Sonderfälle Mwst
Rundung der Mwst-Beträge in der Fibu
In der Erfassungsmaske werden in den Feldern rappengenaue Beträge eingesetzt. Falls gewünscht, können die automatisch errechneten, genauen Mwst-Beträge manuell überschrieben werden. Hinweis zu den Rundungen in den Debitoren und Kreditoren Die Debitorenrechnungen werden gemäss den Rundungsregeln der Belegzeilen behandelt. Die Kreditorenbelege werden rappengenau berechnet und können in den Belegzeilen manuell übersteuert werden.
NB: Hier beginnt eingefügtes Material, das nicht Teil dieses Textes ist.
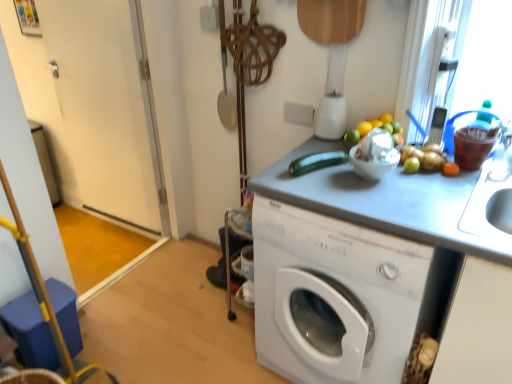
Find the location of a particular element. The height and width of the screenshot is (384, 512). white glossy door at left is located at coordinates (108, 108).

Locate an element on the screen. Image resolution: width=512 pixels, height=384 pixels. white plastic blender at upper center is located at coordinates (333, 97).

Which object is wider, white glossy bowl at center or white glossy door at left?

white glossy bowl at center is wider.

How different are the orientations of white glossy bowl at center and white glossy door at left in degrees?

The angular difference between white glossy bowl at center and white glossy door at left is 1.54 degrees.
Zum Verhalten bei Betragsänderungen
Wenn zuerst der Netto-Betrag und anschliessend der Mwst-Code eingetragen werden, dann wird der eingetragene Wert des Nettobetrages zum Brutto-Betrag und der Netto-Betrag um den Mwst-Betrag reduziert. Wenn zuerst der Brutto-Betrag und anschliessend der Mwst-Code eingetragen wird, dann wird ebenfalls der um den Mwst-Betrag reduzierte Netto-Betrag errechnet. Aufgepasst, weil unüblich und heikel (und nur in ausserordentlichen Ausnahmefällen anwendbar): Wenn der Mwst-Betrag geändert bzw. aus irgendwelchen Gründen übersteuert werden muss, dann sind zuerst der Netto-Betrag und dann der Mwst-Betrag einzusetzen; daraus rechnet sich der Brutto-Betrag.
Buchung von 100 % Mehrwertsteuer
Der zu buchende Betrag ist in sich 100 % Mehrwertsteuer (z.B. Rechnung der Speditionsunternehmung): Es wird
- im Soll direkt das Mwst-Konto eingetragen (z.B. 1171 = Vorsteuerkonto),
- im Haben wird das übliche Gegenkonto (z.B. Bank) gesetzt.
- Dann wird im Feld Mwst-Code der 100-%-Code eingetragen. Das führt dazu, dass das Feld Netto-Betrag Null und der Brutto-Betrag die Mwst erhält (weil direkt auf das Vorsteuerkonto 1171 gebucht wird). Die Mwst-Abrechnung berücksichtigt solche direkten Buchungen. Eine solche Erfassung kann gleichlautend auch in der Kreditoren-Belegzeile (z.B. für Einfuhrsteuer-Rechnungen) gemacht werden. Siehe dazu die Bemerkungen zur 100-%- Einfuhrsteuer.